Dienstag, September 22, 2009

"Mündiger Patient" - Wissen - Berichte Betroffener

Eine der Voraussetzungen für den "mündigen Patienten" besteht darin, dass er über Prozesse bei Krankheit und Sterben Bescheid weiß. Dafür können die Berichte Betroffener eine Informationsquelle - neben anderen und zum Teil wichtigeren - sein. Das hat weder mit Voyeurismus noch mit Exhibitionismus zu tun, sondern mit Wissensgewinnung, -verarbeitung und -anwendung - für den Schreibenden wie für den Leser. Die Öffentlichmachung von Privatem kann anderen weiterbringende Einblicke gewähren.
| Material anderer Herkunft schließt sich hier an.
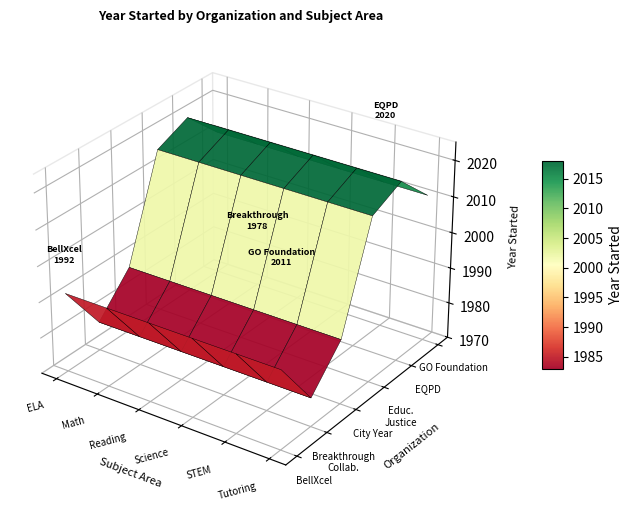

At how many categories does at least one series exceed 328?

6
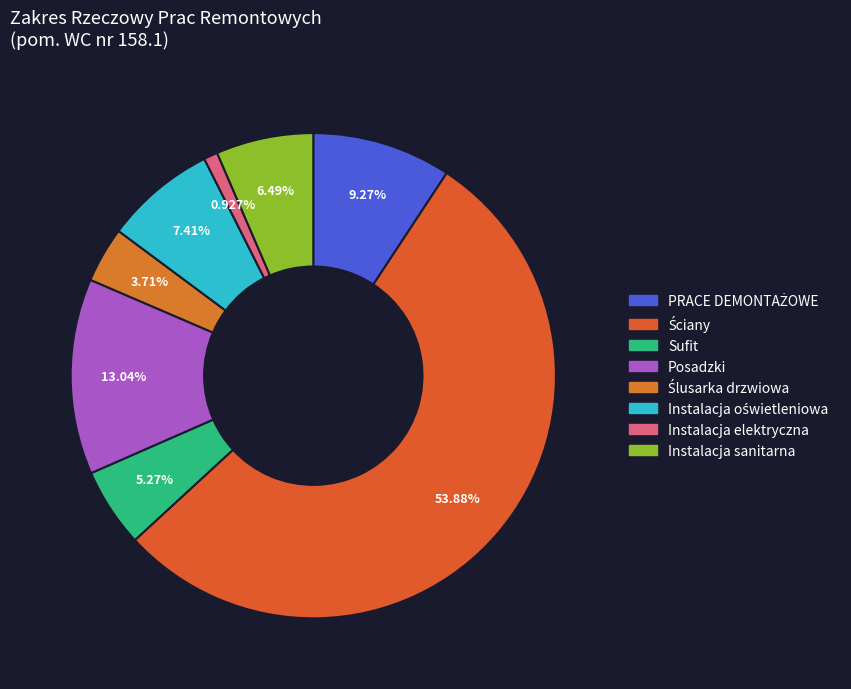

To the nearest percent, what is the average slice percentage?

12%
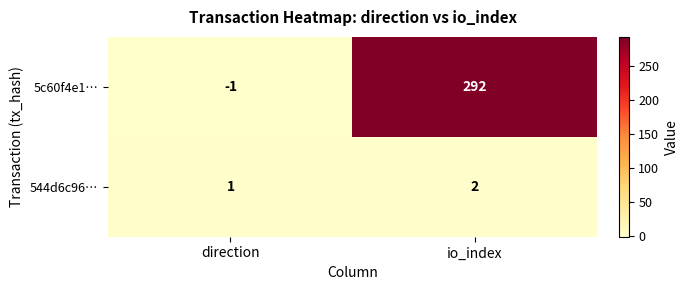

At which category is the sum across all series the highest?

io_index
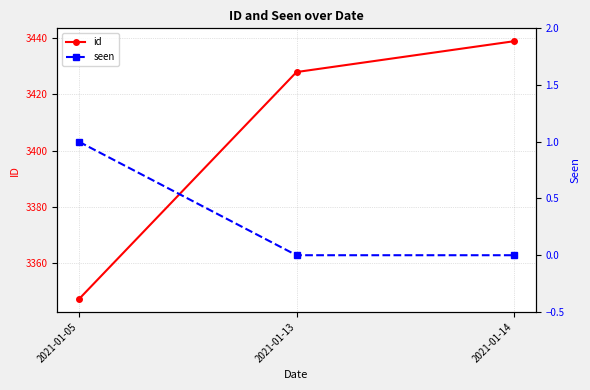

What is the difference between the highest and lowest values at 2021-01-05?

3346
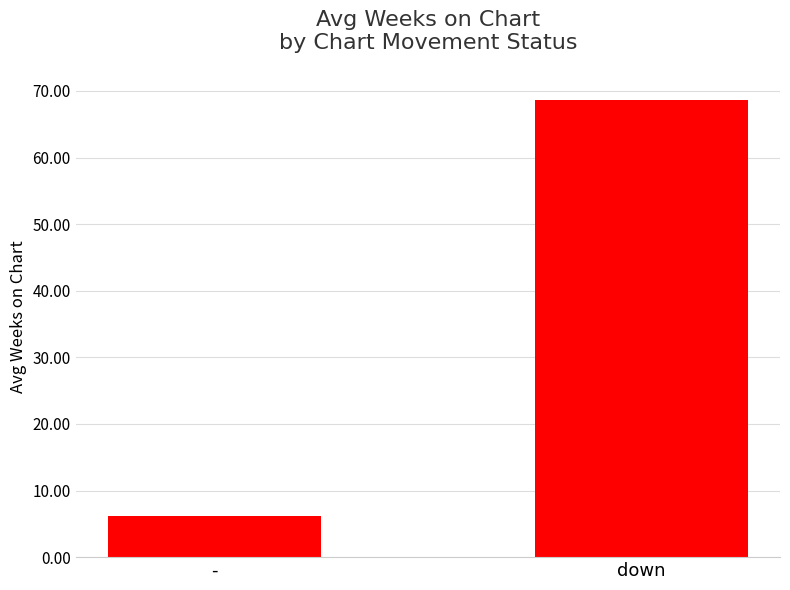

Rank the categories by value from highest to lowest.

down, -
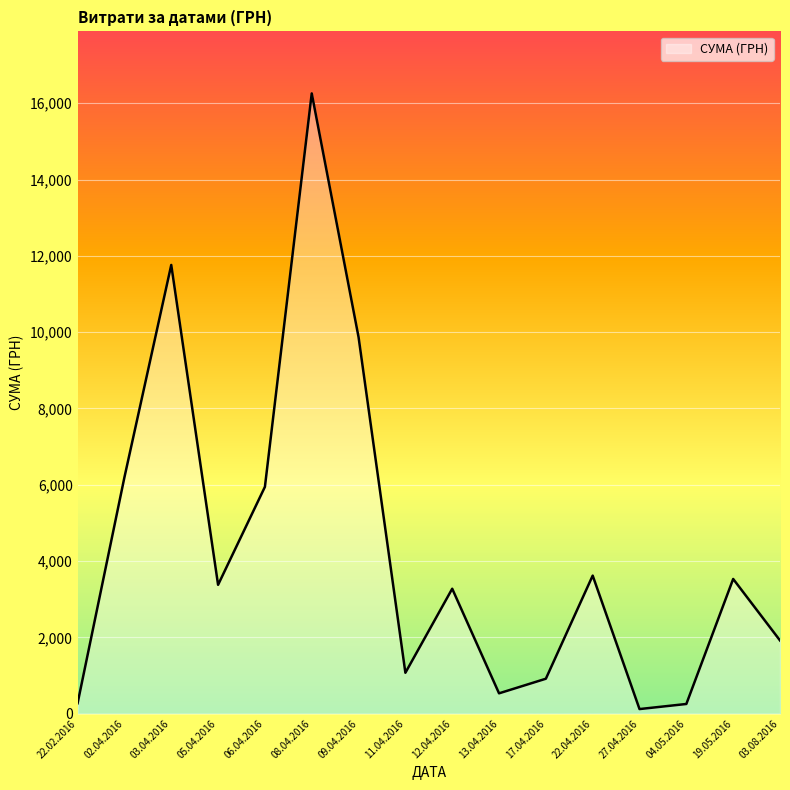

The chart shows a value of 271.4 at 22.02.2016. True or false?

True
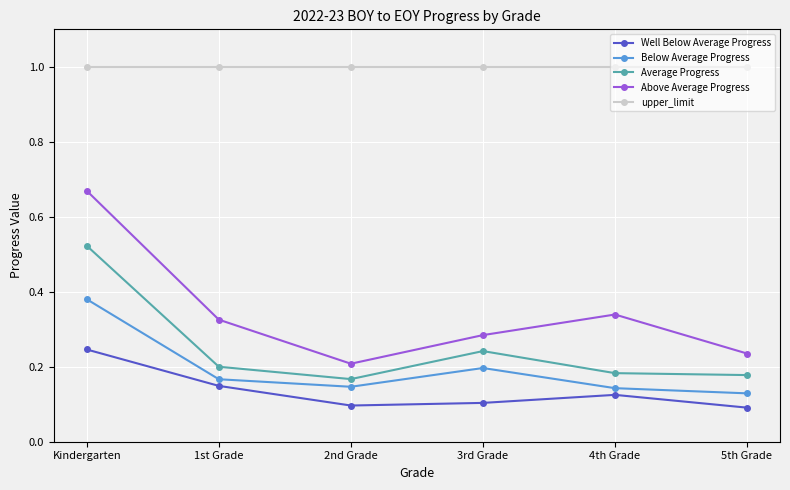

True or false: upper_limit and Well Below Average Progress cross at least once.

False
Wenn der Patient nicht über ausreichendes Wissen verfügt, kann er die Situation nicht richtig einschätzen und sein Handeln ausrichten, keine fundierten Entscheidungen treffen und die Patientenautonomie nicht wahrnehmen und ist weiterhin den Asymmetrien des Arzt-Patienten-Verhältnisses (neben den berechtigten Anteilen gibt es eine Reihe unberechtigter und für den Patienten negativer, die hartnäckig aufrechterhalten werden) ausgeliefert. Mündigkeit kann sich andererseits auch darin manifestieren, eigene Erfahrungen zu reflektieren, Erkenntnisse zu formulieren und zu kommunizieren.
Publizierte Texte können auch literarischer Kritik unterzogen werden. Wenn die Darstellungen Betroffener auch literarische Qualitäten aufweisen, ist das gut, aber nicht erstrangig. Bei manchen der Kritiker schcint es aber etwas in den Hintergrund zu geraten, dass es hier neben literarischer Kritik um anderes geht - um eventuell unterstützendes Wissen für existentielle Grenzsituationen.
(Zur Diskussion um den Artikel von Iris Radisch: "Metaphysik des Tumors". In: "Die Zeit", 17.9.2009, S.47).